Write out the opening lines of the data word for word, up to and including the line with "Besides their use", and leave every picture and every later line out.

▸ **DATA SHOWN**:
§ §

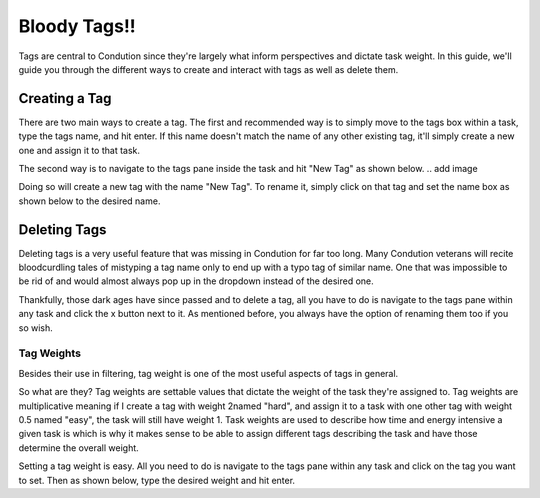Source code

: *************
Bloody Tags!!
*************

Tags are central to Condution since they're largely what inform perspectives and dictate task weight. In this guide, we'll guide you through the different ways to create and interact with tags as well as delete them.

Creating a Tag
++++++++++++++

There are two main ways to create a tag. The first and recommended way is to simply move to the tags box within a task, type the tags name, and hit enter. If this name doesn't match the name of any other existing tag, it'll simply create a new one and assign it to that task.

The second way is to navigate to the tags pane inside the task and hit "New Tag" as shown below.
.. add image

Doing so will create a new tag with the name "New Tag". To rename it, simply click on that tag and set the name box as shown below to the desired name.

Deleting Tags
+++++++++++++

Deleting tags is a very useful feature that was missing in Condution for far too long. Many Condution veterans will recite bloodcurdling tales of mistyping a tag name only to end up with a typo tag of similar name. One that was impossible to be rid of and would almost always pop up in the dropdown instead of the desired one.

Thankfully, those dark ages have since passed and to delete a tag, all you have to do is navigate to the tags pane within any task and click the x button next to it. As mentioned before, you always have the option of renaming them too if you so wish.

Tag Weights
-----------

Besides their use in filtering, tag weight is one of the most useful aspects of tags in general.

So what are they? Tag weights are settable values that dictate the weight of the task they're assigned to. Tag weights are multiplicative meaning if I create a tag with weight 2named "hard", and assign it to a task with one other tag with weight 0.5 named "easy", the task will still have weight 1. Task weights are used to describe how time and energy intensive a given task is which is why it makes sense to be able to assign different tags describing the task and have those determine the overall weight.

Setting a tag weight is easy. All you need to do is navigate to the tags pane within any task and click on the tag you want to set. Then as shown below, type the desired weight and hit enter.

.. add image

§ §

▸ **EXERCISE SOLUTION**:
Source code

: *************
Bloody Tags!!
*************

Tags are central to Condution since they're largely what inform perspectives and dictate task weight. In this guide, we'll guide you through the different ways to create and interact with tags as well as delete them.

Creating a Tag
++++++++++++++

There are two main ways to create a tag. The first and recommended way is to simply move to the tags box within a task, type the tags name, and hit enter. If this name doesn't match the name of any other existing tag, it'll simply create a new one and assign it to that task.

The second way is to navigate to the tags pane inside the task and hit "New Tag" as shown below.
.. add image

Doing so will create a new tag with the name "New Tag". To rename it, simply click on that tag and set the name box as shown below to the desired name.

Deleting Tags
+++++++++++++

Deleting tags is a very useful feature that was missing in Condution for far too long. Many Condution veterans will recite bloodcurdling tales of mistyping a tag name only to end up with a typo tag of similar name. One that was impossible to be rid of and would almost always pop up in the dropdown instead of the desired one.

Thankfully, those dark ages have since passed and to delete a tag, all you have to do is navigate to the tags pane within any task and click the x button next to it. As mentioned before, you always have the option of renaming them too if you so wish.

Tag Weights
-----------

Besides their use in filtering, tag weight is one of the most useful aspects of tags in general.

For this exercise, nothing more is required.